══ Records shown
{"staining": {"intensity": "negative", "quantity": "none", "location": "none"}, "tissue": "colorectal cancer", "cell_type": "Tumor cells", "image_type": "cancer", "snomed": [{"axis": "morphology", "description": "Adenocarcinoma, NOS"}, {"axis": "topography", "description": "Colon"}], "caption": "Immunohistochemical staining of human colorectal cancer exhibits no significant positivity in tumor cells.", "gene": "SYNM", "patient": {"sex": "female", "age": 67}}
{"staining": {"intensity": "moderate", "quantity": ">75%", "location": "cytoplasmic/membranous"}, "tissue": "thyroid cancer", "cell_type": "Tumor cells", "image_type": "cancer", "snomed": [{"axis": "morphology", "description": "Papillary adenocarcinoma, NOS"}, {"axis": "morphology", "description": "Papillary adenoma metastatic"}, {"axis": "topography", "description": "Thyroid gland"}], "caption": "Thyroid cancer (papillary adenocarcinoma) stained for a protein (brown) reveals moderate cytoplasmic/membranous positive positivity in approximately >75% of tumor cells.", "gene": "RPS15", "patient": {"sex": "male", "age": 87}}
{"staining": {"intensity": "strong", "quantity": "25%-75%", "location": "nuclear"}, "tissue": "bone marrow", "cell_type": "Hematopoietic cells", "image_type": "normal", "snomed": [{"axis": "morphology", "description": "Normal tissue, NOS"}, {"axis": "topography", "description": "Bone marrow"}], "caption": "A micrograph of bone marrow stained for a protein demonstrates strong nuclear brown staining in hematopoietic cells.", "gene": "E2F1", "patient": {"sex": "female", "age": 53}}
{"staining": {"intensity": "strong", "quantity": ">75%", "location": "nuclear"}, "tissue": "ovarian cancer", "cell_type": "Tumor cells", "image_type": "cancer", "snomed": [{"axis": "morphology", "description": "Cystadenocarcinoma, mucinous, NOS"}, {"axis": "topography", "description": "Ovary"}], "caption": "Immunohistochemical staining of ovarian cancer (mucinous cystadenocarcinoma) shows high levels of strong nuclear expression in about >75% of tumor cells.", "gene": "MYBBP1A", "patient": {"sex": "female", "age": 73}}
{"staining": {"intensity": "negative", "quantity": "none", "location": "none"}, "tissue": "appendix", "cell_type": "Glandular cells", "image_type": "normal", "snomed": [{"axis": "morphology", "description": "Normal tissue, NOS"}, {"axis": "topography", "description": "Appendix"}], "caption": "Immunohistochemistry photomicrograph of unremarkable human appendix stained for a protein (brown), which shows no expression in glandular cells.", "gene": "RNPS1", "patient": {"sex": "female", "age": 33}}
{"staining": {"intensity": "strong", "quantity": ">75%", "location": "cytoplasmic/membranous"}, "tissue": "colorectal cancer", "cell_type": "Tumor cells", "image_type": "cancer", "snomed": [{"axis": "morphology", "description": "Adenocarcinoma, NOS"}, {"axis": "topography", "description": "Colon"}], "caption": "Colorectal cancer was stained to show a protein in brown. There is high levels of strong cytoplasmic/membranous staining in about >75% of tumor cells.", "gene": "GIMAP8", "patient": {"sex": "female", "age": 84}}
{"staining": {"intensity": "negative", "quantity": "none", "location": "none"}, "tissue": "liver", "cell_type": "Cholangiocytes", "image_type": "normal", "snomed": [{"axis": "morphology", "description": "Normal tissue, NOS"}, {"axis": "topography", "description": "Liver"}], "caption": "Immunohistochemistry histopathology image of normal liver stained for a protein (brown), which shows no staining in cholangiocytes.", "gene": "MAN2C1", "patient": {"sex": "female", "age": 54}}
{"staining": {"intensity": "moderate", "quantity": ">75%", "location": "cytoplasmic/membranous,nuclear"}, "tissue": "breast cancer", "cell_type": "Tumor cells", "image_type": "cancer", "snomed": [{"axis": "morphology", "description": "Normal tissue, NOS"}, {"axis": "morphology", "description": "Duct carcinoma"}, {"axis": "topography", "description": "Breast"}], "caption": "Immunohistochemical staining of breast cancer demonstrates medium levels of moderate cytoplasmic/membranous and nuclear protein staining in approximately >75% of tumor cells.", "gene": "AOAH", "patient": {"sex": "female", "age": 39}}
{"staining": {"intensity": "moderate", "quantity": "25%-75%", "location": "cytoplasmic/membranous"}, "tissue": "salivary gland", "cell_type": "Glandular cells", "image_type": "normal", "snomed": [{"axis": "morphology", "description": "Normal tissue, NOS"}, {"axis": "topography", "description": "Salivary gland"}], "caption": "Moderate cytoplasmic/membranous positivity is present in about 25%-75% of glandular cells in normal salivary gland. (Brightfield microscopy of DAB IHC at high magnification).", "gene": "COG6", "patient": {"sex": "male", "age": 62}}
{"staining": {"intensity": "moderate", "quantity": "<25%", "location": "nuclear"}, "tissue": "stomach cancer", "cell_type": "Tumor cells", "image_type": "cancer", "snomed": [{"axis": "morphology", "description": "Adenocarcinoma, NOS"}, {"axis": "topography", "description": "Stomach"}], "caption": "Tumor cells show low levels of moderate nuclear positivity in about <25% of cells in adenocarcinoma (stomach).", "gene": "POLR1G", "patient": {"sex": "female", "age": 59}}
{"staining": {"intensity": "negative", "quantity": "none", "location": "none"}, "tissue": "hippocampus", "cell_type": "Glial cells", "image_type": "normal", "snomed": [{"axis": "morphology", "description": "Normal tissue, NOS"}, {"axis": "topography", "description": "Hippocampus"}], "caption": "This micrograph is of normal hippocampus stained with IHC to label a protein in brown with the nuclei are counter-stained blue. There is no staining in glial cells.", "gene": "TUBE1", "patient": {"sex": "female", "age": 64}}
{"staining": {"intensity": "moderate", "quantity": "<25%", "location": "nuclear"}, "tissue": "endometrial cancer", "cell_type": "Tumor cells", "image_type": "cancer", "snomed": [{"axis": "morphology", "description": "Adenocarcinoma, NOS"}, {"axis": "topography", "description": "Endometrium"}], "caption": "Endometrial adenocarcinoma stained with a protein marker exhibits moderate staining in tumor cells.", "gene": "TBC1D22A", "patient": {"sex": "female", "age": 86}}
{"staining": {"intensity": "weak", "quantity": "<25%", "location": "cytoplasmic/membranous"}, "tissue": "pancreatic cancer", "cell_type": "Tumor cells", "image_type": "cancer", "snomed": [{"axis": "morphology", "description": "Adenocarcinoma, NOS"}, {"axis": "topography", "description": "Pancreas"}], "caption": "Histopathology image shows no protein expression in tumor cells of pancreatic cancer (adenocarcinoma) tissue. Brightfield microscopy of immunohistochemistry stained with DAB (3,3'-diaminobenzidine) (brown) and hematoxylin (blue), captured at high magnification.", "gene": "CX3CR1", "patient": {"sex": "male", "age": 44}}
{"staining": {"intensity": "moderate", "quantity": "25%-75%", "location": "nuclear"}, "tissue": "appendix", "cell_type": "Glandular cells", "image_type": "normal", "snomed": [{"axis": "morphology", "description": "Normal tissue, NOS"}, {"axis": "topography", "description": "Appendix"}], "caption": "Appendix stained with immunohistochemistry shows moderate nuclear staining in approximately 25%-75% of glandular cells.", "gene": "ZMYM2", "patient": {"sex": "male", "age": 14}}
════
◆ **How to complete this task**
Transcribe each line of the data above, unaltered, from the one where "cells show low" appears to the one where "micrograph is of" appears, inclusive of both.

◆ **Solution for this problem**
{"staining": {"intensity": "moderate", "quantity": "<25%", "location": "nuclear"}, "tissue": "stomach cancer", "cell_type": "Tumor cells", "image_type": "cancer", "snomed": [{"axis": "morphology", "description": "Adenocarcinoma, NOS"}, {"axis": "topography", "description": "Stomach"}], "caption": "Tumor cells show low levels of moderate nuclear positivity in about <25% of cells in adenocarcinoma (stomach).", "gene": "POLR1G", "patient": {"sex": "female", "age": 59}}
{"staining": {"intensity": "negative", "quantity": "none", "location": "none"}, "tissue": "hippocampus", "cell_type": "Glial cells", "image_type": "normal", "snomed": [{"axis": "morphology", "description": "Normal tissue, NOS"}, {"axis": "topography", "description": "Hippocampus"}], "caption": "This micrograph is of normal hippocampus stained with IHC to label a protein in brown with the nuclei are counter-stained blue. There is no staining in glial cells.", "gene": "TUBE1", "patient": {"sex": "female", "age": 64}}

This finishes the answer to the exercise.